Minimum Focus Distance - Varied with each lens, this is the minimum distance you must be standing from your subject, for the lens to properly focus.
Focal Length - Distance from the center of the lens to the image sensor plane. This is measured in “mm” and determines how much of the subject/scene that the lens can capture.
Resolution - The amount of data/pixels recorded in an image.
Exposure - The brightness or darkness level of the photo, caused by the amount of light captured on the photographic medium. In other words, how much light you let into the camera.
Shutter Speed - The length of time, measured in seconds, that the shutter is open to capture and record the photographic data. 1”= 1 second : 1/50 = 1/50th of a second : The smaller the number the faster the shutter speed. Shutter speed affects exposure and the way movement appears in a photo.
Aperture - Measured in f-stops, aperture controls the size of the opening in your lens. The size of the opening controls the amount of light that passes through the lens to the image sensor.
F-Stop - Measurement of how much light passes through a lens, determined by the how open or closed the aperture is. This is used to regulate exposure and control depth of field. The wider the aperture opening, the more light passes through, but the smaller the f-stop number.
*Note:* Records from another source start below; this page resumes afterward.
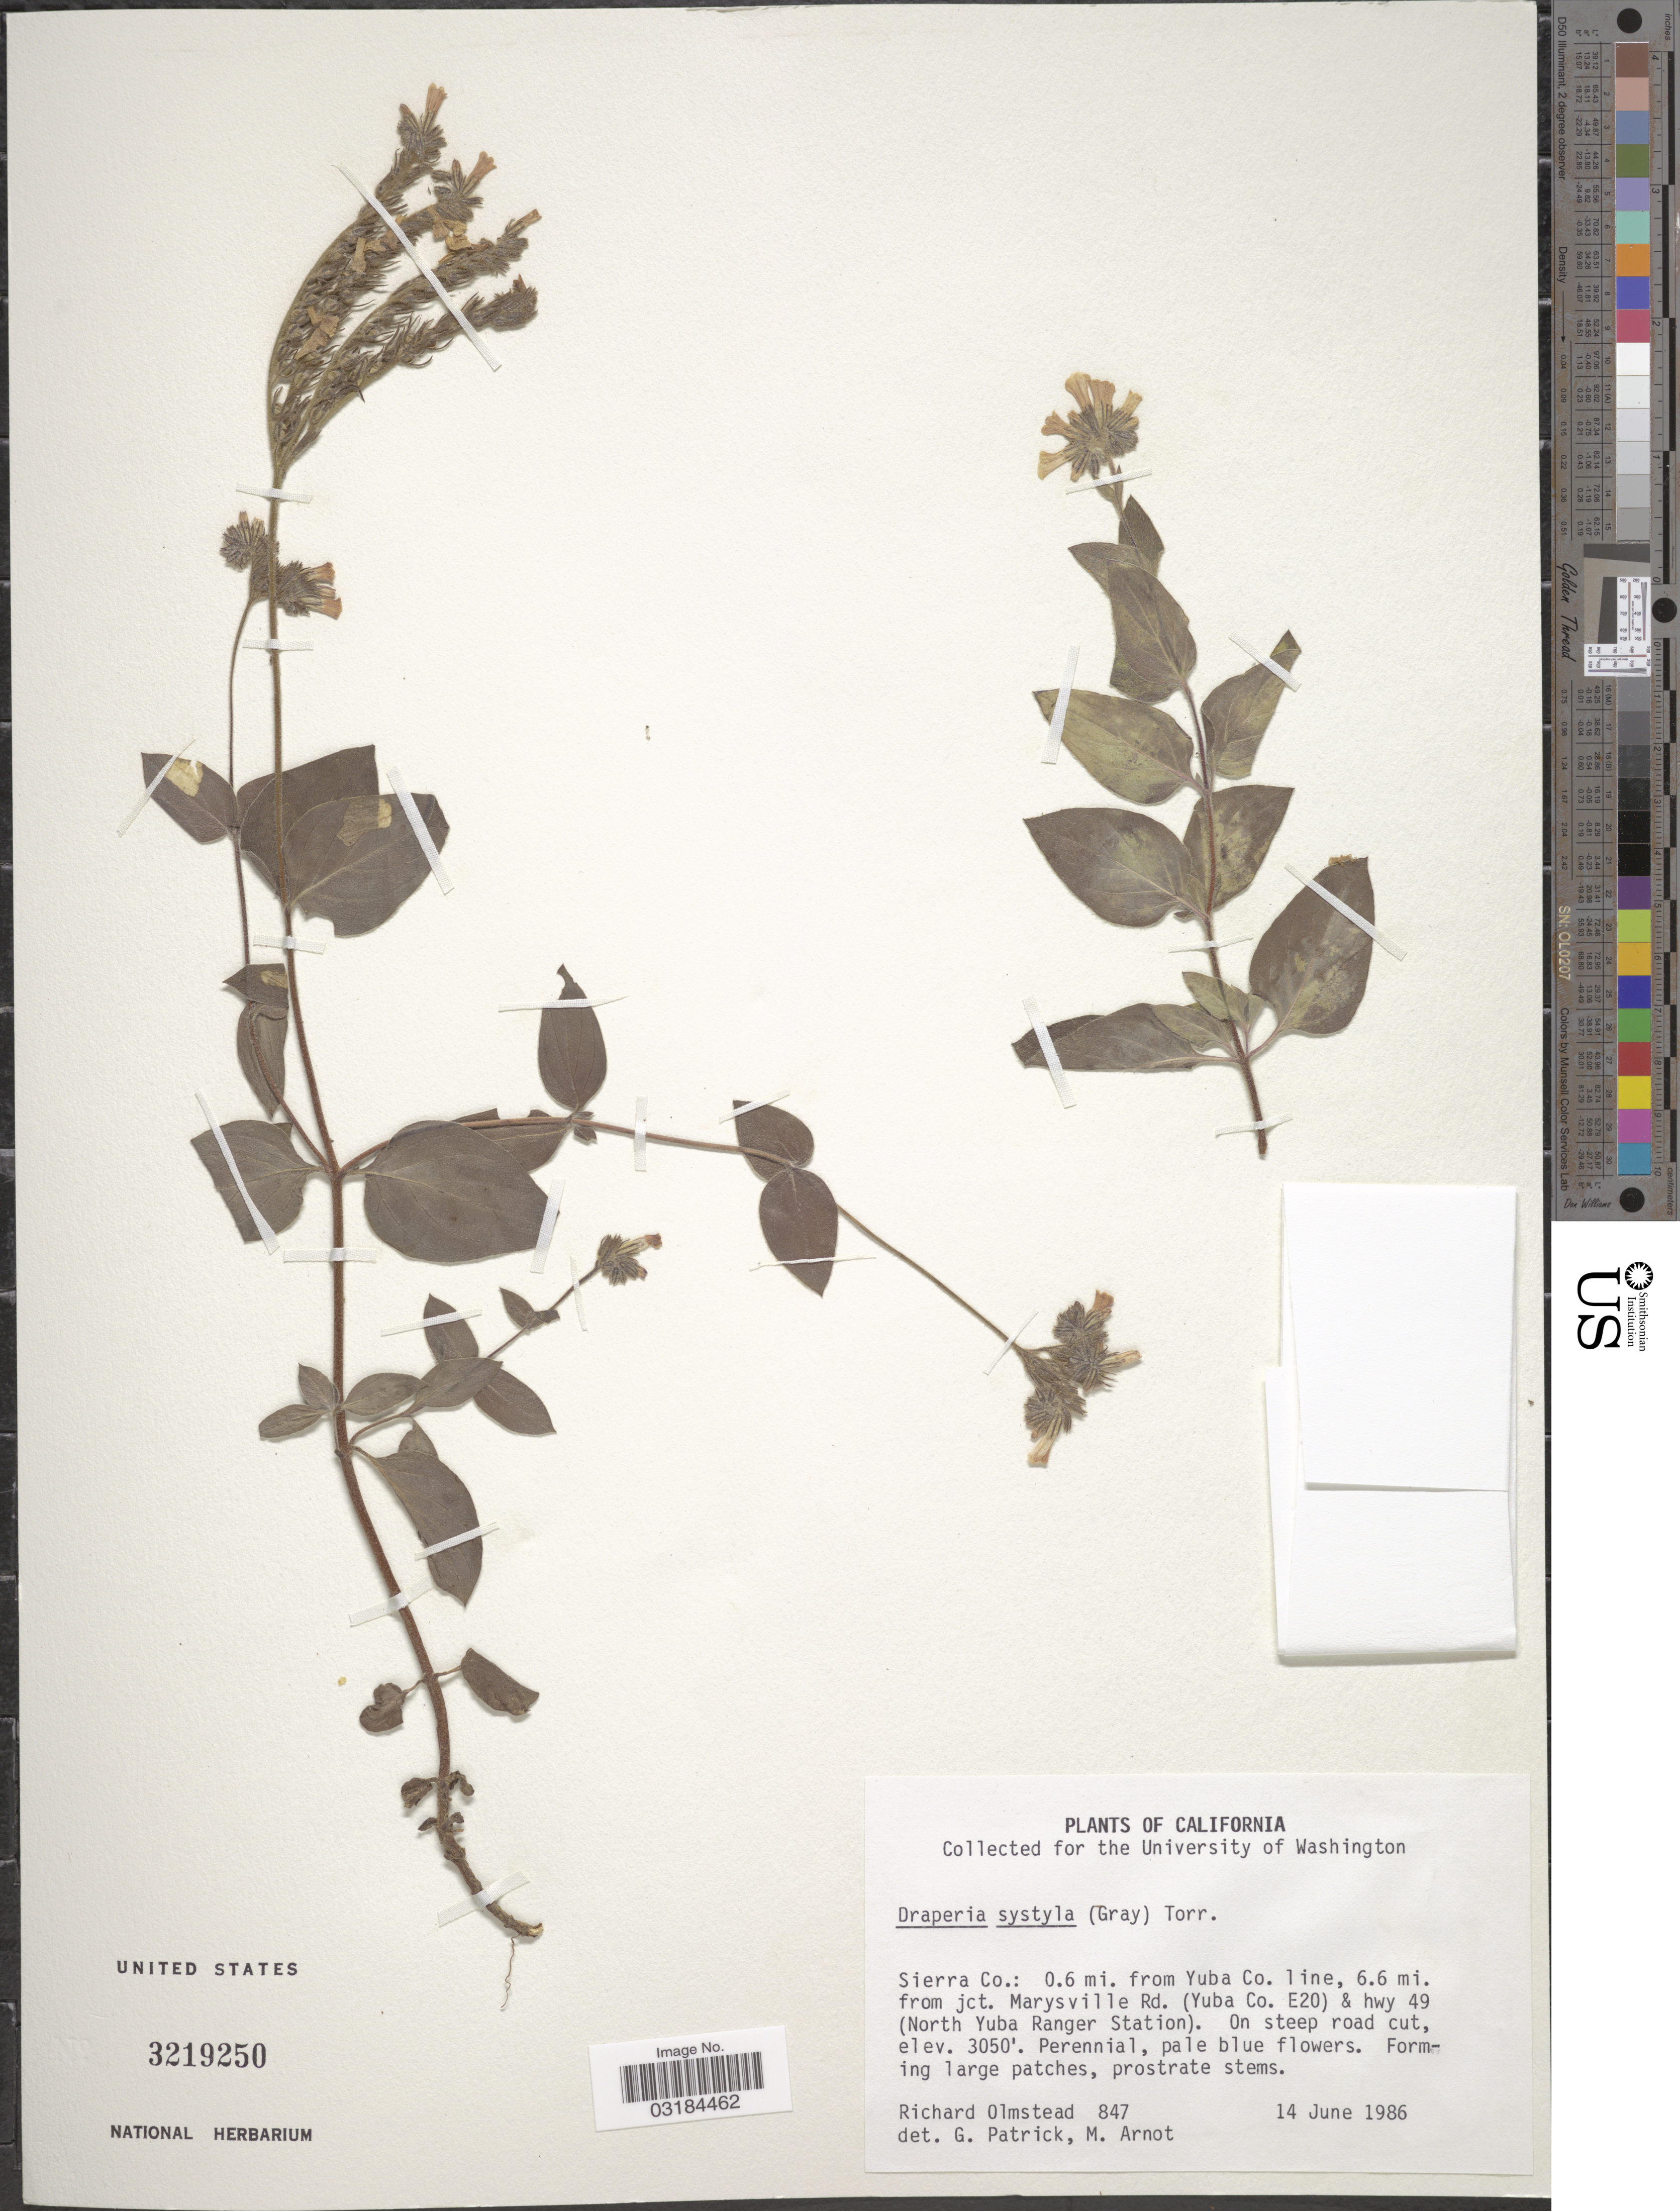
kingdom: Plantae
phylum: Tracheophyta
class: Magnoliopsida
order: Boraginales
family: Hydrophyllaceae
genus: Draperia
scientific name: Draperia systyla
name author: (A. Gray) Torr.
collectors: R. Olmstead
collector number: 847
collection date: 1986-06-14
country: United States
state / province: California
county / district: Sierra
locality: Sierra Co.: 0.6 mi. from Yuba Co. line, 6.6 mi. from jct. Marysville Rd. (Yuba Co. E20) & hwy 49 (North Yuba Ranger Station).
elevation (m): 930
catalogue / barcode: US 3219250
Depth of Field - The range of sharpness in front of and behind the subject. This is determined by aperture [f-stop], focal length, and focus distance.
Stop down the lens - A term referring to decreasing the size of the aperture [lens opening].
ie: increasing the f-stop # = Stopping down the f-stop -> # gets larger -> hole gets smaller -> less light comes in -> depth of field increases
Open up the lens - A term referring to increasing the size of the aperture [lens opening].
ie: decreasing f-stop # = Opening the f-stop -> # gets smaller -> hole gets larger -> more light comes in -> depth of field decreases
ISO - The camera’s sensitivity to light.
Noise - This is the unwanted appearance of a dusty or grainy look, due to increasing the ISO too high [typically]. Every camera has different ISO allowances where noise will be visible. For instance the ISO on my camera ranges - 100, 200, 400, 800, 1600. There is a slight, but noticeable degradation of quality [noise] when my camera is set to 800 ISO and very noticeable noise when set at 1600.